A couple of months before Po-jama People hit the airwaves, I went to a gig that spawned the long jammie nature of the show.

9th of January 2011 at the Arthouse, a few months before its doors closed for good, I saw the last gig of the Australian Earthless tour. In the tiny bandroom with barely enough room for the band, let alone an audience, sweaty and hot doesn’t come close to describing the vibe.

“Long live the Melbourne music scene”

How the guys could sustain the energy and power of ‘Sonic Prayer Jam’ for close to an hour is beyond me—I was wrung out, and I was only watching. The band’s heavy psychedelic rambling jam was free and loose, in a controlled way that can only come from having jammed out the track to perfection. Then a 10-minute rendition of Groundhog’s ‘Cherry Red’ iced the cake.

Seeing such an awesome band in such an intimate space was electrifying.
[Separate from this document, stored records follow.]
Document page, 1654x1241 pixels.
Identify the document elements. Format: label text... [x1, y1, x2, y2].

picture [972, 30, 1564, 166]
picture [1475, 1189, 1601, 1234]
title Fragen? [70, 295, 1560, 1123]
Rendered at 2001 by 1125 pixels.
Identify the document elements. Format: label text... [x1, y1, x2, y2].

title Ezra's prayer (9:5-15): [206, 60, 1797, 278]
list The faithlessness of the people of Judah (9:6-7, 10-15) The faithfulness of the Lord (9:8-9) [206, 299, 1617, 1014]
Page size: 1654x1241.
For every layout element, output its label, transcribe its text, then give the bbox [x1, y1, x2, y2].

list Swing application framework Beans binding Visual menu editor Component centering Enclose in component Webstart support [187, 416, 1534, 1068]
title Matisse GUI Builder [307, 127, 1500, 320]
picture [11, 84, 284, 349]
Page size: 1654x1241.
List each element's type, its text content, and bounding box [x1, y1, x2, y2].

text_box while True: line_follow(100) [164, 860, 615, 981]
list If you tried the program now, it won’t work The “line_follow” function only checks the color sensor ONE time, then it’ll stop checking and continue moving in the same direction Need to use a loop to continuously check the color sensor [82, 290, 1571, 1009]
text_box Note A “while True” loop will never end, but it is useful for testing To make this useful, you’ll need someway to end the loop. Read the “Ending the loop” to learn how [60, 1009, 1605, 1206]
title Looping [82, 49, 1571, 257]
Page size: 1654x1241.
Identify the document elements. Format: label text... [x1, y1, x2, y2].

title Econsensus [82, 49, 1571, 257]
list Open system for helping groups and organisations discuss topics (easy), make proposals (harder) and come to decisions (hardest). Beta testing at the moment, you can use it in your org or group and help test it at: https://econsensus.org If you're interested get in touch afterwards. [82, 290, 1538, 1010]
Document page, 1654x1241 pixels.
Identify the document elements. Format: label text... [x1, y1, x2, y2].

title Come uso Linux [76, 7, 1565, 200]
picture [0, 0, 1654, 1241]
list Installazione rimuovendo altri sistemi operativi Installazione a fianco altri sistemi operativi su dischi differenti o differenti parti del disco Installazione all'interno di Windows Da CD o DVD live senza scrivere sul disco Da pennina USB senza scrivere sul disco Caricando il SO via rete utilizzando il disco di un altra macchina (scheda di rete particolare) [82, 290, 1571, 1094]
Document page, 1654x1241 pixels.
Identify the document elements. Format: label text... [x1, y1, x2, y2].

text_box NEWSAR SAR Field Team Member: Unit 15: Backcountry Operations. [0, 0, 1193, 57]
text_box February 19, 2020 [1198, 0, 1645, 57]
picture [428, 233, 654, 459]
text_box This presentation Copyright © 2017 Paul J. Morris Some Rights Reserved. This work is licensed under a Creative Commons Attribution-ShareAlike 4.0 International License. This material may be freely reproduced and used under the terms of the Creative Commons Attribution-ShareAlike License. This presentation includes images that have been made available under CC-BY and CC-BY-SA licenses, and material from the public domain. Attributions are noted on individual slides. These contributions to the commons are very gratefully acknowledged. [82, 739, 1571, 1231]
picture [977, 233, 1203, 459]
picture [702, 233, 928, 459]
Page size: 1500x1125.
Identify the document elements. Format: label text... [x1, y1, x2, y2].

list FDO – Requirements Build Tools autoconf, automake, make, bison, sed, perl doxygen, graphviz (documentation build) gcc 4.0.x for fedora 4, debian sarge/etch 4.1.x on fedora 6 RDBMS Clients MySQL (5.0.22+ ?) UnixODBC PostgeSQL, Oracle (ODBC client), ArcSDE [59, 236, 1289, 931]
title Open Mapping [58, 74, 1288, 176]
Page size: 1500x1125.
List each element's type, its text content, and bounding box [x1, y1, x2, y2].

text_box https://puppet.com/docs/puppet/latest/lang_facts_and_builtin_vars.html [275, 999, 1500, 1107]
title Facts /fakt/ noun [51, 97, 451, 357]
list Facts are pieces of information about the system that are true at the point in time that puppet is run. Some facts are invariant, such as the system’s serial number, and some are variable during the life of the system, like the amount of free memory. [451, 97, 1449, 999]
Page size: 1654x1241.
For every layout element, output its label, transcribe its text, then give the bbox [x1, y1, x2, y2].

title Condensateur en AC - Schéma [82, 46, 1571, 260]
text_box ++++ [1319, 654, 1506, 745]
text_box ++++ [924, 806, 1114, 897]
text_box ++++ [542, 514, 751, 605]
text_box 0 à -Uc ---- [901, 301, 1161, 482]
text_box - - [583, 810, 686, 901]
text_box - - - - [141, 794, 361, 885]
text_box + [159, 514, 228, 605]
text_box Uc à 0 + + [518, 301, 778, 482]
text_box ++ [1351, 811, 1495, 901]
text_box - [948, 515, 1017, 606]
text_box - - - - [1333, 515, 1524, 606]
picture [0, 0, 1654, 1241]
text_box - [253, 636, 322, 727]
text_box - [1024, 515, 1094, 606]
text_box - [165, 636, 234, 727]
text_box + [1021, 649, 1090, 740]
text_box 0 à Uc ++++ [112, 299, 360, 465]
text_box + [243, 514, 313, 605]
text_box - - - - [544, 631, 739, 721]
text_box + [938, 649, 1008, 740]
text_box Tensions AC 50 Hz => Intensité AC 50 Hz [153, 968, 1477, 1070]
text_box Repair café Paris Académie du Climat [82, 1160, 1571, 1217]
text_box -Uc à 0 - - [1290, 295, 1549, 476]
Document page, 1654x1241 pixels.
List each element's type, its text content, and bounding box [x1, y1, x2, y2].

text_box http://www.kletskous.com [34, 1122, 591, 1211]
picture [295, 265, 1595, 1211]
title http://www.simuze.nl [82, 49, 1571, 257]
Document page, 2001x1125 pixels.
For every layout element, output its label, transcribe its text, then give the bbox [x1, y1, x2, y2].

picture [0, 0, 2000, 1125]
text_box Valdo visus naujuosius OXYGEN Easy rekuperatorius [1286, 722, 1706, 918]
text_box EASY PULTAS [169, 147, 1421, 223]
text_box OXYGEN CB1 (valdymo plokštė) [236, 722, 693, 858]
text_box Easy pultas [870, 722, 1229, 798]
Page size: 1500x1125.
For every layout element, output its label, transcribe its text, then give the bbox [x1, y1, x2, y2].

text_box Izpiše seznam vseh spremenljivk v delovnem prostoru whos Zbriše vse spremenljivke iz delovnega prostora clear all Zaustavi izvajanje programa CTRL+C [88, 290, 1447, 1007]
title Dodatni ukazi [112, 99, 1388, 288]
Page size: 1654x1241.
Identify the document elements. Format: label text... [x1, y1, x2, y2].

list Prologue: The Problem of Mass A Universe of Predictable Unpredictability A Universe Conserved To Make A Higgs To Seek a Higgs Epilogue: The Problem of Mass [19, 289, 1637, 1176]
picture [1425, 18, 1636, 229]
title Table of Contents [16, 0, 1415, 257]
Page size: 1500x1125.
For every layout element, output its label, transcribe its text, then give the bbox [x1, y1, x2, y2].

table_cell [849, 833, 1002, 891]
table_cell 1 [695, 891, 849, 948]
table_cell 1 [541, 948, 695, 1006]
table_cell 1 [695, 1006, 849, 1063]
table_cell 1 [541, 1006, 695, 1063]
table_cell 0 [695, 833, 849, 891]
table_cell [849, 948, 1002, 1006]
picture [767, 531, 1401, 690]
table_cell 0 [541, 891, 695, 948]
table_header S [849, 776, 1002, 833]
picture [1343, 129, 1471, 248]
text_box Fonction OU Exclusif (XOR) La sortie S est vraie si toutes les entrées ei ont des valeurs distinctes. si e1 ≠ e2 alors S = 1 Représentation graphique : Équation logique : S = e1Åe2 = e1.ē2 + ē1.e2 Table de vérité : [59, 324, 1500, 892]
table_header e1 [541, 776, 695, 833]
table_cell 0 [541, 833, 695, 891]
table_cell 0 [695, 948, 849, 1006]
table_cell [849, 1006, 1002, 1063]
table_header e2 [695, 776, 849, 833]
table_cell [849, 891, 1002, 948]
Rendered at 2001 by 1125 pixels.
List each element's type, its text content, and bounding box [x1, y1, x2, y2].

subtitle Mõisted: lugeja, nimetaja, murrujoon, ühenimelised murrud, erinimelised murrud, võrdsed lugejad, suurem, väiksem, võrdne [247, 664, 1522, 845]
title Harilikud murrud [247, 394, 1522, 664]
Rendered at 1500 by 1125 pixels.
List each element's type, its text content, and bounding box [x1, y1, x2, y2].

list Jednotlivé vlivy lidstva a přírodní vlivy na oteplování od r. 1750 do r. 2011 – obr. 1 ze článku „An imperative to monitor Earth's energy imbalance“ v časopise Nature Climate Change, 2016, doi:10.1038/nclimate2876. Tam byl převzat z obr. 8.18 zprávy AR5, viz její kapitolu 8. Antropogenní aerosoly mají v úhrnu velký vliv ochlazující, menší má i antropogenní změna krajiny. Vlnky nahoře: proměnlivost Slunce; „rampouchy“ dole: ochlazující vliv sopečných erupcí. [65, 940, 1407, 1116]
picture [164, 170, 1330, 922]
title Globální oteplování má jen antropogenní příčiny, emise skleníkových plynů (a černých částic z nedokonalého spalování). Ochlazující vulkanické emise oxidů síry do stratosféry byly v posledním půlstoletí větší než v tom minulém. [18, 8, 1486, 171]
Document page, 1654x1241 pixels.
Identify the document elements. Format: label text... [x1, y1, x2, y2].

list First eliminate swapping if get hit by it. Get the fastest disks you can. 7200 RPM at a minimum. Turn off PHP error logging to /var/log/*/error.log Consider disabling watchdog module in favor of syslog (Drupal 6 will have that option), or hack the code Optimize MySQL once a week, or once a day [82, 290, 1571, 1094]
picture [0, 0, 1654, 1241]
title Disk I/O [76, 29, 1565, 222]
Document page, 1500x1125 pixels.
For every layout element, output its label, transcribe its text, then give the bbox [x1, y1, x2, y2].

Isaiah Mitchell has been my favourite guitarist ever since. Long live the Melbourne music scene.

Cat McGauran | The Breakfast Spread

Mon-Fri 6-9am
Gillian Welch and Dave Rawlings. Melbourne’s music community is so rich that it’s hard to choose one gig to write about. But I would the Gillian Welch and Dave Rawlings concerts at the Palais and Festival Hall in February were something truly extraordinary. I have never come across a series of shows that united people from such different areas of the music community.

I went to the Dream A Highway concert at Festival Hall – it was the epitome of music as an intimate and unique form of communication. People were crying, singing along and making way for people who couldn’t see or who had left the room temporarily. Everyone felt like a friend at that gig, and my friends and I were buzzing for days after.

Adam Rudegeair | Black Wax

Mondays 9-11am
It would have to be Prince at the Tennis Centre (as it was then called) in 1992. It was the Diamonds and Pearls tour and his first ever visit to Melbourne and there was a definite wave of Prince-mania!

[include_post id=”477811″] It was my second big concert, I had seen Billy Joel a few years before, but this show was different…laden with sex and funk. The concert itself was a highly choreographed and technical extravaganza. A giant symbol-shaped mothership, pyrotechnics, acrobatics, and Diamond and Pearl floating on a bed that sailed over the audience…not to mention Prince’s incendiary guitar and vocals chops!

That particular band lineup of the NPG was just incredible, with Michael Bland on drums, and Sonny T on bass (who I recently got to record with), and Rosie Gaines was just an incredible gospel singer. There’s footage floating around of Prince and Rosie covering Aretha Franklin’s Dr Feelgood from one of the Sydney dates…that song was definitely a highlight! Oh and did I mention Prince’s future wife Mayte was on the tour as a dancer? She got a roller-skate dance segment all to herself! My 13-year old mind was blown!